Sabtu, 06 Februari 2016

Tentang hujan yang menolak berhenti di Kota ini



Hujan malam itu seperti menolak berhenti, terus membasahi jalan di kota ini. Ditemani secangkir kopi aku terus menatap jalan yang penuh hiruk pikuk dan mulai terlihat genangan di berbagai sisi. Sesekali nampak orang berjalan keluar dari stasiun, kemudian menghampiri bapak supir becak yang masih mengais rezeki di tengah deru hujan yang lebat ini. semoga berkah ya pak..

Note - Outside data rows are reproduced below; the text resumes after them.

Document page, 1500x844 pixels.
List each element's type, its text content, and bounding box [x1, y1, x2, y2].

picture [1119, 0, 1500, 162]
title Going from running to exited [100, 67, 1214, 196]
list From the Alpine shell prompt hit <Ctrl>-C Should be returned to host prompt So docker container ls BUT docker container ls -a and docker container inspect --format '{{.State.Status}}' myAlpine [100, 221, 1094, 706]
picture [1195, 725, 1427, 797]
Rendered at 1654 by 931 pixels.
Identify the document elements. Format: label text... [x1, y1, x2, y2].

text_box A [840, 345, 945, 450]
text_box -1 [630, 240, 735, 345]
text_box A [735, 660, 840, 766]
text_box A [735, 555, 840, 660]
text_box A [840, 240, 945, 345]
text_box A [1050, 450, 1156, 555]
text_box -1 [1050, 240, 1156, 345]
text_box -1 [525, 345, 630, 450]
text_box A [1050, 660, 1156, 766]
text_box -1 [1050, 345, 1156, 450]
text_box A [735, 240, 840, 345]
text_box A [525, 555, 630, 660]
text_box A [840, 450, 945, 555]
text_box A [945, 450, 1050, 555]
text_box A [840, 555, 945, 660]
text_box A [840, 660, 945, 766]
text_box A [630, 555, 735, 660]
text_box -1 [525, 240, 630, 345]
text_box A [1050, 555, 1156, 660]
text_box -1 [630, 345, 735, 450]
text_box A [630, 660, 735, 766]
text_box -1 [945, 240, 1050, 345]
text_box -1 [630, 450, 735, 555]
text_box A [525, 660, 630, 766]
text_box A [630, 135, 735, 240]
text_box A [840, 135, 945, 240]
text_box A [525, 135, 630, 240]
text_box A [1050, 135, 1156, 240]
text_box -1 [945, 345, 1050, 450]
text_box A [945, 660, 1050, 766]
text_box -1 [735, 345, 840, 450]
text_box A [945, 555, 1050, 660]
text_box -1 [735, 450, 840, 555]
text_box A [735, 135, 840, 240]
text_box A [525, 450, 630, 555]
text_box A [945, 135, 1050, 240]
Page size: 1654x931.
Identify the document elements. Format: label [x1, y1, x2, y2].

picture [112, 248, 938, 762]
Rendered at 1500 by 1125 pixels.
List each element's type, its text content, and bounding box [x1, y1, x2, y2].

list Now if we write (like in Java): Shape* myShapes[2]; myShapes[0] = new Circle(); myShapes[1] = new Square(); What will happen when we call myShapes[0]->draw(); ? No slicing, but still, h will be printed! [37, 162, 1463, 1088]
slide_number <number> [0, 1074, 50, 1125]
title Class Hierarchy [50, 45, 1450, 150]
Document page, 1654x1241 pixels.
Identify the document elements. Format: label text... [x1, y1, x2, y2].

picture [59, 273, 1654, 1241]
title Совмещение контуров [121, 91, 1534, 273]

Di sisi kiri saya berdiri hotel megah yang dahulu adalah pabrik sari petojo, kontras dengan tempat saya duduk sekarang untuk melepas penat. Wedangan sederhana yang hanya menyuguhkan nasi kucing beserta lauk pauknya dan kehangatan wedang jahenya.

Kota ini selalu spesial. meskipun banyak hati dipatahkan dikota ini, banyak perasaan yang tak terungkapkan  dan banyak jiwa terkekang oleh pekerjaan. Bagi saya keramahan kota ini masih sangat terasa, ribuan kenangan terpatri disini..bagi kamu yang tinggal disini syahdunya duduk berdua di ngarsopuro dan sejuknya taman balekambang pasti tak terelakkan.
 
Juga beraneka wisata kuliner di Galabo tak akan membuatmu bosan mencicipi makanan khas kota ini. Dan jangan lupakan event event semacam Solo International Performing Arts (SIPA), Festival Jenang, Solo Keroncong festival dan aneka hiburan lainnya yang hanya ada di kota ini.

untuk Kota Solo ku yang mulai macet ini tapi tetap nyaman untuk dihuni dan untuk kamu yang saat ini sedang sering kudoakan setiap hari, mungkin lirik lagu ini bisa mewakili


“hadapi keras kota ini, hiruk pikuknya terasa sunyi

Namun sapaanmu tetap indah, mengikis amarah meluluhkan gundah”

-The Rain-

Ketika melihat social media hanya berisi keluhan, makian, dan pamer kelebihan. melihat hujan yang sedang menolak berhenti di depan stasiun purwosari adalah penawar letih paling seksi.